Print out each entry below in full, exactly as given, excluding pictures.

Landmark coordinate records

-=-=-

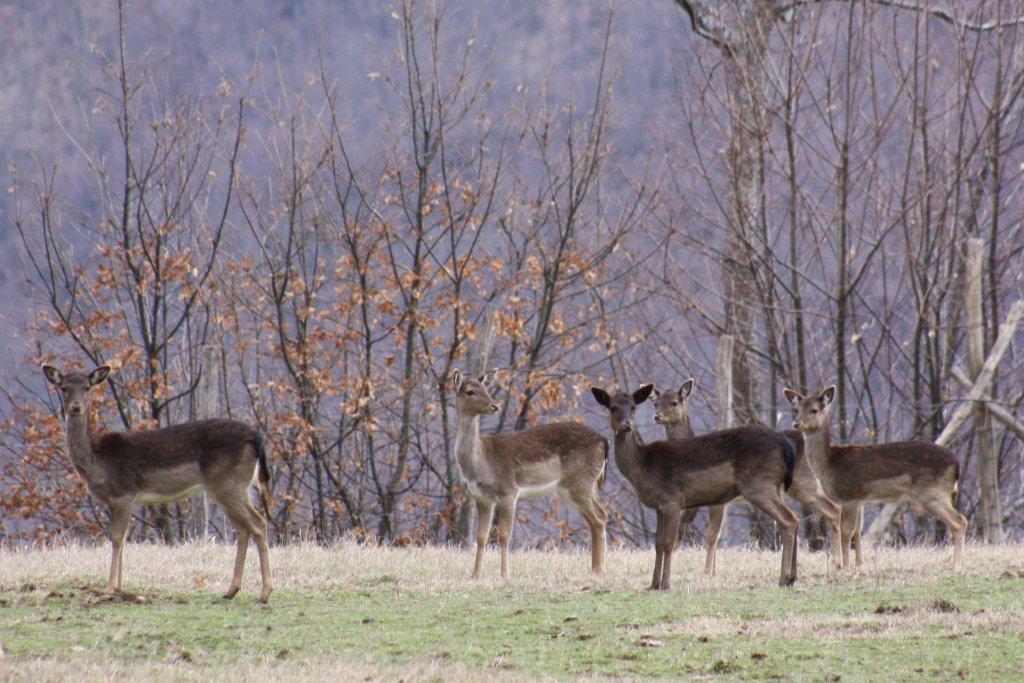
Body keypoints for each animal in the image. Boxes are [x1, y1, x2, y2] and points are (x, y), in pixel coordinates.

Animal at [41, 366, 274, 602]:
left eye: (87, 387)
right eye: (63, 387)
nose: (75, 406)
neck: (96, 462)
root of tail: (256, 438)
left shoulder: (125, 492)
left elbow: (116, 539)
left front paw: (108, 590)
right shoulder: (117, 502)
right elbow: (123, 540)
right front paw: (121, 589)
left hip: (229, 483)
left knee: (258, 523)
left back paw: (265, 593)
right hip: (230, 487)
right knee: (243, 529)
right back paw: (231, 590)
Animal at [450, 370, 606, 581]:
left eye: (486, 389)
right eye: (470, 391)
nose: (495, 405)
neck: (481, 463)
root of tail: (604, 442)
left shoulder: (508, 491)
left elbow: (504, 535)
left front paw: (505, 575)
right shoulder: (482, 499)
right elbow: (481, 537)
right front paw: (475, 575)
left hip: (580, 481)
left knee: (599, 517)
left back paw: (600, 569)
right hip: (577, 486)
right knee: (596, 517)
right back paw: (595, 568)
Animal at [593, 385, 798, 589]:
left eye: (633, 407)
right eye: (612, 407)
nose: (626, 425)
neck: (642, 467)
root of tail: (786, 447)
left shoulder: (672, 500)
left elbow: (668, 542)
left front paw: (666, 584)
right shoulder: (659, 507)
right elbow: (657, 543)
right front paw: (653, 584)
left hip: (759, 485)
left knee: (788, 520)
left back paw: (783, 579)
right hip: (773, 487)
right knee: (793, 519)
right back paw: (791, 578)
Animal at [651, 378, 843, 573]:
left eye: (674, 402)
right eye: (655, 403)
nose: (657, 416)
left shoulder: (715, 500)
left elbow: (711, 535)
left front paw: (707, 572)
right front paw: (713, 571)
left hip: (801, 482)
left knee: (830, 509)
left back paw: (837, 562)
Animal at [782, 385, 966, 573]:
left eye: (814, 410)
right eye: (797, 409)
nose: (796, 423)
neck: (829, 464)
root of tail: (957, 465)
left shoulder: (849, 495)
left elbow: (847, 531)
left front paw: (845, 567)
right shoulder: (860, 500)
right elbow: (857, 530)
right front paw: (858, 565)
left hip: (932, 492)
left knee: (960, 521)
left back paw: (957, 567)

-=-=-

## Finished exercise
Body keypoints for each animal in the image. Boxes are [x1, y1, x2, y2] and points are (x, y), in pixel coordinates.

Animal at [41, 366, 274, 602]:
left eye: (87, 387)
right eye: (63, 387)
nose: (75, 406)
neck: (96, 462)
root of tail: (256, 438)
left shoulder: (125, 492)
left elbow: (116, 539)
left front paw: (108, 590)
right shoulder: (117, 502)
right elbow: (123, 540)
right front paw: (121, 589)
left hip: (229, 483)
left knee: (258, 523)
left back paw: (265, 593)
right hip: (230, 487)
right knee: (243, 529)
right back paw: (231, 590)
Animal at [450, 370, 606, 581]:
left eye: (486, 389)
right eye: (470, 391)
nose: (495, 405)
neck: (481, 463)
root of tail: (604, 442)
left shoulder: (508, 491)
left elbow: (504, 535)
left front paw: (505, 575)
right shoulder: (482, 499)
right elbow: (481, 537)
right front paw: (475, 575)
left hip: (580, 481)
left knee: (599, 517)
left back paw: (600, 569)
right hip: (577, 486)
right knee: (596, 517)
right back paw: (595, 568)
Animal at [593, 385, 798, 589]:
left eye: (633, 407)
right eye: (612, 407)
nose: (626, 425)
neck: (642, 467)
root of tail: (786, 447)
left shoulder: (672, 500)
left elbow: (668, 542)
left front paw: (666, 584)
right shoulder: (659, 507)
right elbow: (657, 543)
right front paw: (653, 584)
left hip: (759, 485)
left knee: (788, 520)
left back paw: (783, 579)
right hip: (773, 487)
right knee: (793, 519)
right back paw: (791, 578)
Animal at [651, 378, 843, 573]:
left eye: (674, 402)
right eye: (655, 403)
nose: (657, 416)
left shoulder: (715, 500)
left elbow: (711, 535)
left front paw: (707, 572)
right front paw: (713, 571)
left hip: (801, 482)
left knee: (830, 509)
left back paw: (837, 562)
Animal at [782, 385, 966, 573]:
left eye: (814, 410)
right eye: (797, 409)
nose: (796, 423)
neck: (829, 464)
root of tail: (957, 465)
left shoulder: (849, 495)
left elbow: (847, 531)
left front paw: (845, 567)
right shoulder: (860, 500)
right elbow: (857, 530)
right front paw: (858, 565)
left hip: (932, 492)
left knee: (960, 521)
left back paw: (957, 567)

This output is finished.